++++ 本文
山梨県の偉人 内藤多仲(ないとうたちゆう)
『山梨百科事典』山梨日日新聞社 一部加筆
1886(明治19).6.12-1970(昭和45).8.25。
山梨県榊村(櫛形町曲輪田 現南アルプス市)生まれ。甲府中学(甲府第一高等学校)-東京帝国大学卒業。早大講師、教授となり、
1917(大正6)年米国留学、
1924(大正13)年工学博士(論文「架構建築耐震構造論」)。翌年早大工学科長、
1939(昭和14)年マニラのサント・トマス大学で耐震構造講義。
1945(昭和20)年、日本建築学会長、
1962(昭和37)年、櫛形町名誉町民、
1965(昭和40)年には第3回世界耐震工学会議(ニュージーランド)に出席。
紺綬褒章、紫綬褒章、文化功労章、勲2等旭日重光章を受け、従3位を贈られた。論文、著書は建築耐震、電気容接、建築材料百般にわたり、関東大栗災に歌舞伎座の耐震は有名。自邸は遺言で「内藤会館」と称し早大に寄付。
山梨県関係では
1921(大正10)年甲府市役所庁三舎、
1928(昭和3)年、貯蓄銀行日本橋支店、第十銀行東京支店、
1939(昭和14)年、産業組合会館、甲府第一高体育会館、
1955(昭和30)年、県民会館ホール、
1957(昭和32)年共修社、翌年共済組合と県民会館、
1961(昭和36)年県庁三舎、
1964(昭和39)年県青少年文化センター及び甲府商工信用金庫本店、翌年甲陽病院(長坂町)、
1968(昭和43)年、武田信玄公宝物殿(塩山市恵林寺)、遠光寺(甲府市)、
1970(昭和45)年塩山信用組合、県医師会館など。
なお郷里の小笠原中学体育館、河川の架橋、菩提寺の円法寺本堂建立、長遠寺の改修は奉仕。
1935(昭和10)年8月、山中湖畔で徳富蘇峰と親交、山梨日日新聞紙上に投稿し、同地開発の端緒をなした。
生来温順、淡々として厳、子煩悩。いわゆる利を追求しない篤学者だった。
++++++++
++++ 提供された記録
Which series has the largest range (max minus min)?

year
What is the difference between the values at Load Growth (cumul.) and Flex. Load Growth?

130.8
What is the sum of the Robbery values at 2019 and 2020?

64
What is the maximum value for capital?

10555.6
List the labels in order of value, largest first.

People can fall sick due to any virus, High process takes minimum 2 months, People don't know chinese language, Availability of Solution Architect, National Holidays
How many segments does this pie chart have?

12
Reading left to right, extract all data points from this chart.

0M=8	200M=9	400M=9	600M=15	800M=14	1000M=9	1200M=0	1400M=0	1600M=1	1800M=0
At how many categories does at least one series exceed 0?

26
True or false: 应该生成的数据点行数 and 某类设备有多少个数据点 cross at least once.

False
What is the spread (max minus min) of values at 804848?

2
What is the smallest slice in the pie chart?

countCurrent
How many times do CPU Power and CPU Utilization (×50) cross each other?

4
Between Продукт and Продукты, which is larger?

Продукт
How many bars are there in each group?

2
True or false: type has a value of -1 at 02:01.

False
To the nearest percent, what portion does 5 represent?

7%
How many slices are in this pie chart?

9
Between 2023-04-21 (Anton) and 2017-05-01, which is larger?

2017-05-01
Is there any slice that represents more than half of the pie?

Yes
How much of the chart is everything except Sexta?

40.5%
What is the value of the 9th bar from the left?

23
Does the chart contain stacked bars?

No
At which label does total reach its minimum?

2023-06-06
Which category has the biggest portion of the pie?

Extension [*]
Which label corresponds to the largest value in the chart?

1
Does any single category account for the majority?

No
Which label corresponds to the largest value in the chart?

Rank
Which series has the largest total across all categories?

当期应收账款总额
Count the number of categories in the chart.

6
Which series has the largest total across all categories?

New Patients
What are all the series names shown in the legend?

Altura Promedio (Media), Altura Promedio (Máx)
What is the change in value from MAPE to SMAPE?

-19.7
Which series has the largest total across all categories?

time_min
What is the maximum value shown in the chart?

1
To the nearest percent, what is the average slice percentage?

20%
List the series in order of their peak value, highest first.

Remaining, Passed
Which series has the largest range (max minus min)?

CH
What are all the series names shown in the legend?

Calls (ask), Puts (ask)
++++++++
**課題:**
本文の「山梨県の偉人 内藤多仲(ないとうたちゆう)」から「内藤会館」と称し早大に寄付。」までを、両端を含めて書き写してください。その際、「早大」をすべて「早稲田大学」に置き換えてください。 答えるときは本文の内容だけを根拠にしてください。

**解答:**
山梨県の偉人 内藤多仲(ないとうたちゆう)
『山梨百科事典』山梨日日新聞社 一部加筆
1886(明治19).6.12-1970(昭和45).8.25。
山梨県榊村(櫛形町曲輪田 現南アルプス市)生まれ。甲府中学(甲府第一高等学校)-東京帝国大学卒業。早稲田大学講師、教授となり、
1917(大正6)年米国留学、
1924(大正13)年工学博士(論文「架構建築耐震構造論」)。翌年早稲田大学工学科長、
1939(昭和14)年マニラのサント・トマス大学で耐震構造講義。
1945(昭和20)年、日本建築学会長、
1962(昭和37)年、櫛形町名誉町民、
1965(昭和40)年には第3回世界耐震工学会議(ニュージーランド)に出席。
紺綬褒章、紫綬褒章、文化功労章、勲2等旭日重光章を受け、従3位を贈られた。論文、著書は建築耐震、電気容接、建築材料百般にわたり、関東大栗災に歌舞伎座の耐震は有名。自邸は遺言で「内藤会館」と称し早稲田大学に寄付。